According to the invention, a four-risk one-gold domain dictionary is pre-established and entity categories are defined in a part-of-speech combination mode, entities in the dictionary are marked, and the original four-risk one-gold policy and regulation text can be automatically marked by utilizing a Jieba word segmentation tool and a related algorithm, so that a marked corpus with a certain scale is obtained, and the cost for manually marking data is reduced. In the aspect of feature extraction, the invention takes BERT pre-training as a feature layer of a Word vector, extracts Word features in a text after Word segmentation of a four-risk one-gold policy and regulation through a Word2Vec model, and combines the trained Word vectors to obtain a combined Word vector, thereby not only solving the problems of insufficient feature of a small amount of labeled samples and insufficient extraction of character semantics, but also supplementing Word-level phrase information for the Word vectors, and further improving the accuracy of the model to a certain extent.
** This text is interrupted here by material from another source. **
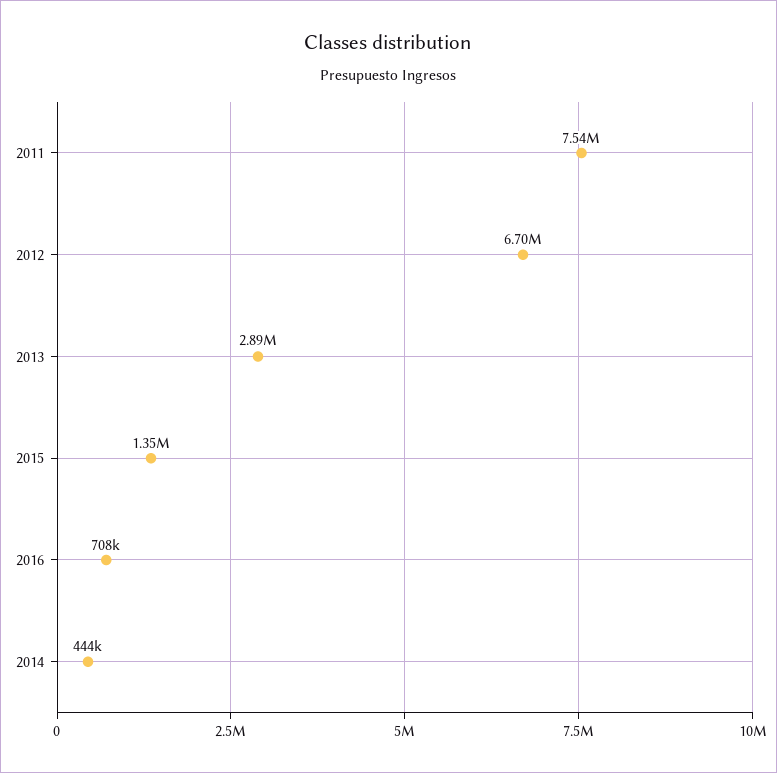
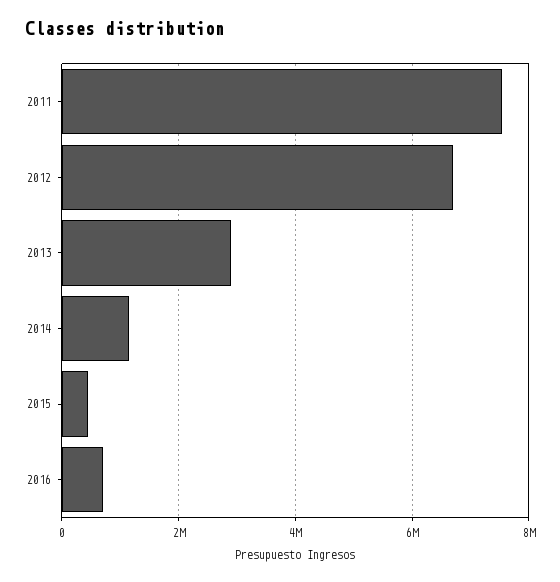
2015: 1350000 -> 400000
2014: 444000 -> 1200000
The method can effectively solve the problems of insufficient labeled data and low identification precision in the four-risk one-gold domain named entity identification task.
The above description is only a preferred embodiment of the present invention and is not intended to limit the present invention, and various modifications and changes may be made by those skilled in the art. Any modification, equivalent replacement, or improvement made within the spirit and principle of the present invention should be included in the protection scope of the present invention.